A long-standing mystery about the universe - we don't see equal amounts of matter and corresponding antimatter - may have been solved with the discovery "left-handed" magnetic fields existing throughout the cosmos, researchers say.
At the birth of the universe, the Big Bang should have produced particles of matter and antimatter in roughly equal numbers, which should then have quickly annihilated each other, leaving no matter at all.
Yet matter is everywhere, and antimatter is conspicuous by its almost total absence - a puzzle that researchers call one of the greatest unsolved mysteries of physics.
In 2001 a researcher at Arizona State University, Tanmay Vachaspati, offered a theoretical solution, suggesting that such annihilation did take place but because of a natural quirk in physics immediately after the Big Bang, the process was biased toward matter, leaving antimatter the loser.
As matter and antimatter particles met in mutual annihilation, he proposes, they would have created monopoles and antimonopoles, particles with just a single magnetic pole, north or south, which when they in turn destroyed each other created more matter and antimatter - but with a greater chance of matter.
There should be evidence of that matter "bias" still existing in the universe today, Vachaspati says, in the form of helical magnetic fields, the remnants of the monopoles that dominated in the annihilations.

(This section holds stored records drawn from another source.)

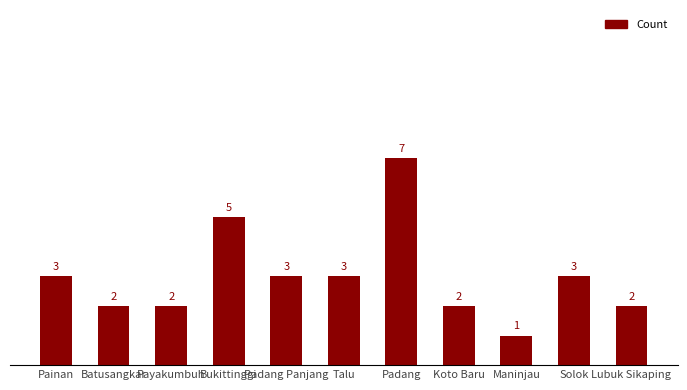

Reading left to right, what are all the values shown in this chart?

Painan=3	Batusangkar=2	Payakumbuh=2	Bukittinggi=5	Padang Panjang=3	Talu=3	Padang=7	Koto Baru=2	Maninjau=1	Solok=3	Lubuk Sikaping=2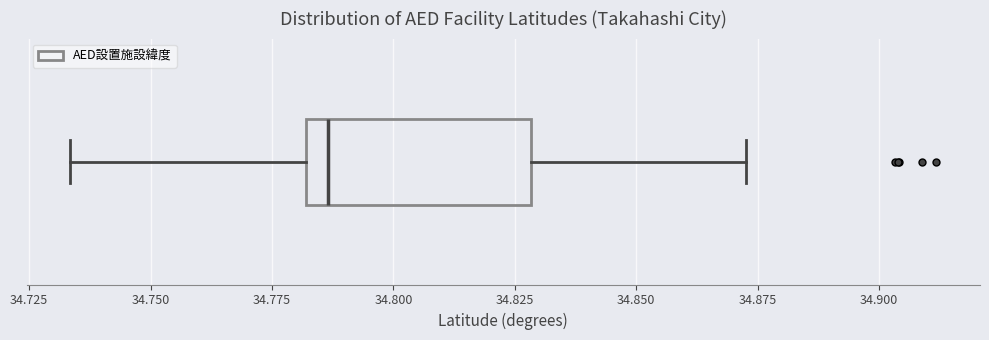

Transcribe this box plot: give where the median line is, the range the box spans, and where the two whiskers end, as read against the x-axis. The values are not printed on the chart, so give them approximately, as read against the axis.

median 34.785, box 34.780 to 34.830, whiskers 34.735 to 34.875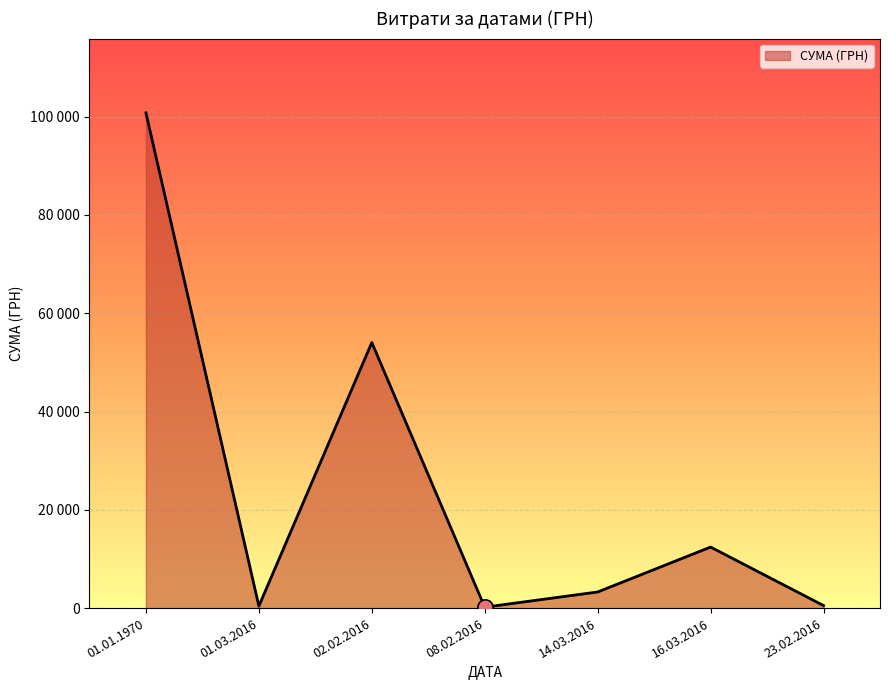

Which has a higher value, 01.01.1970 or 16.03.2016?

01.01.1970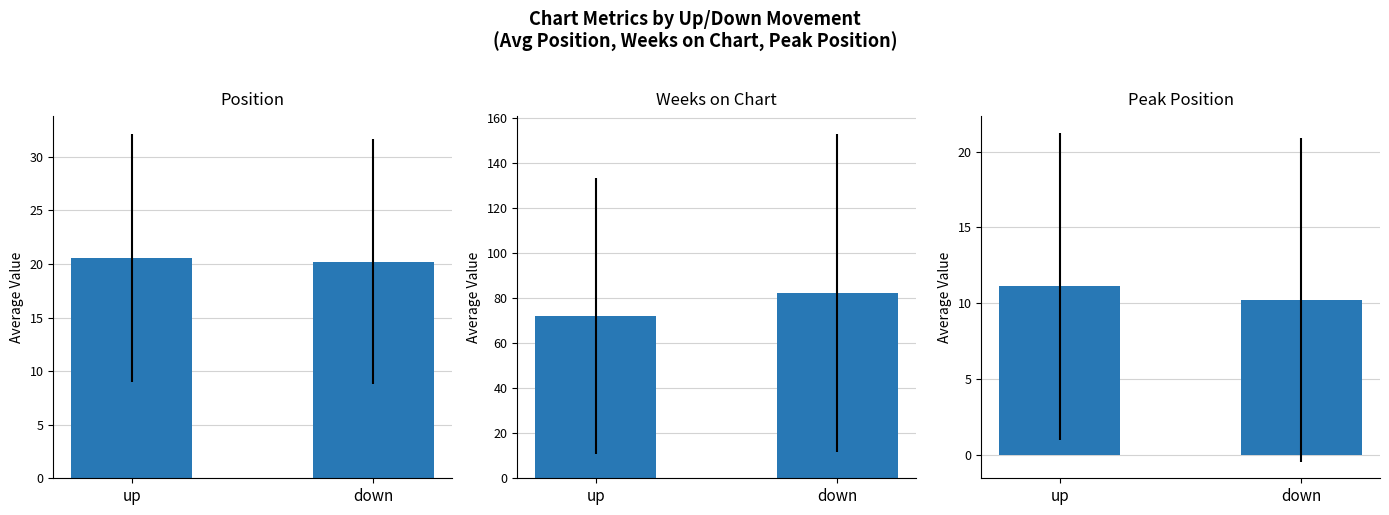

What is the value of the Peak Position bar at the 2nd from the left?

10.2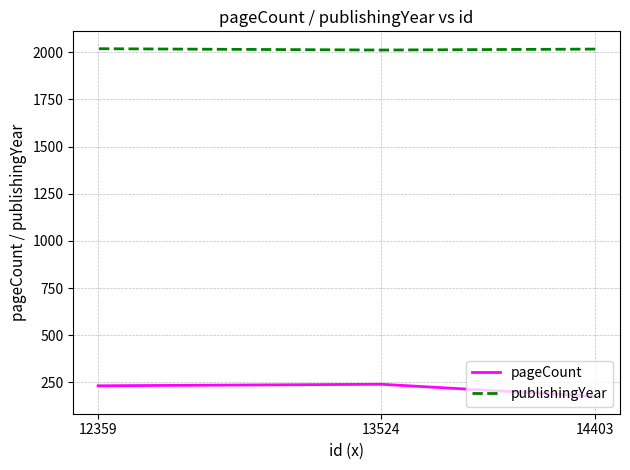

At how many categories does at least one series exceed 1349?

3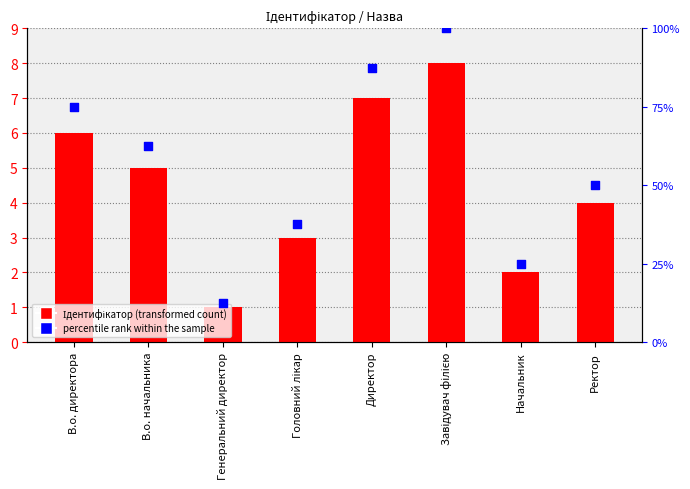

Which series contains the lowest Y value?

Ідентифікатор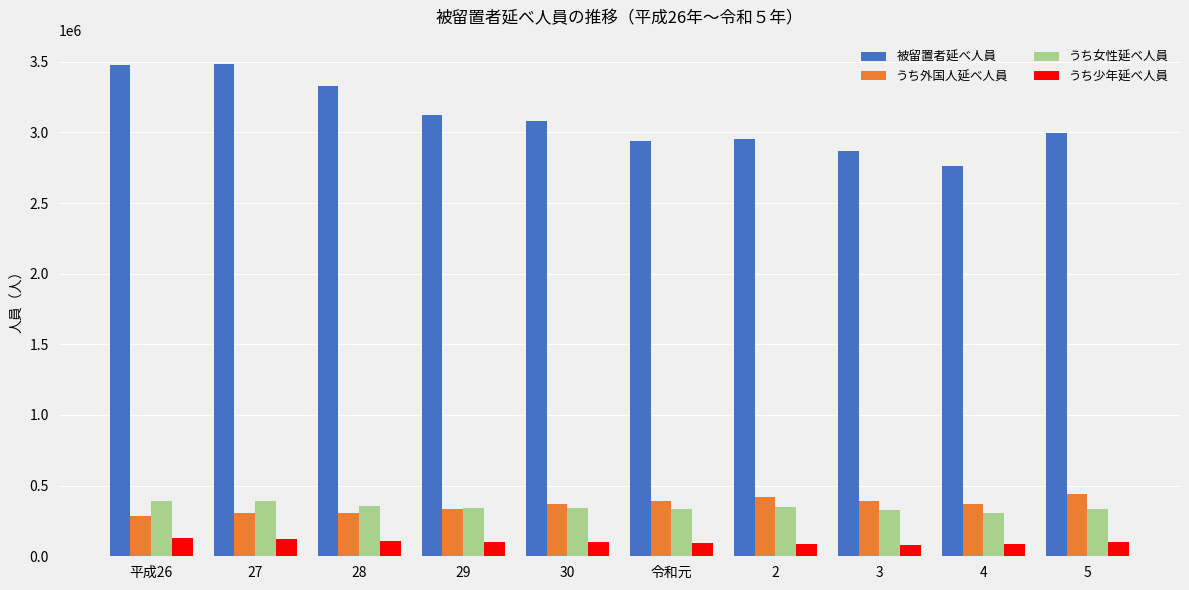

The value of うち外国人延べ人員 at 29 is 331673. True or false?

True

And they should be left-handed, as evidence of their monopole origins, rather than right-handed, which would indicate antimonopoles winning out, he says.
Vachaspati and his fellow researchers looked for evidence in gamma-ray data from NASA's Fermi space telescope.
As gamma rays spread through the cosmos, if helical magnetic fields permeate the universe the rays should shows signs of being bent by those fields.
That's what the researchers, writing in the Monthly Notices of the Royal Astronomical Society, say they found - and the bending suggested those fields are left-handed, signs of the ascendency of matter over antimatter.
"What we found is consistent with them all being left-handed," says Vachaspati.
The chance of what they observed in the Fermi data occurring by chance is less than 1 percent, and "that's being conservative," he says.
Still, what they found didn't exactly match what they'd theorized, they acknowledge; in particular, the "twists" in the helical magnetic field are somewhat larger that what was predicted.
"So there is some mystery there," says Vachaspati, adding that additional data from Fermi in the coming months could help answer some remaining questions.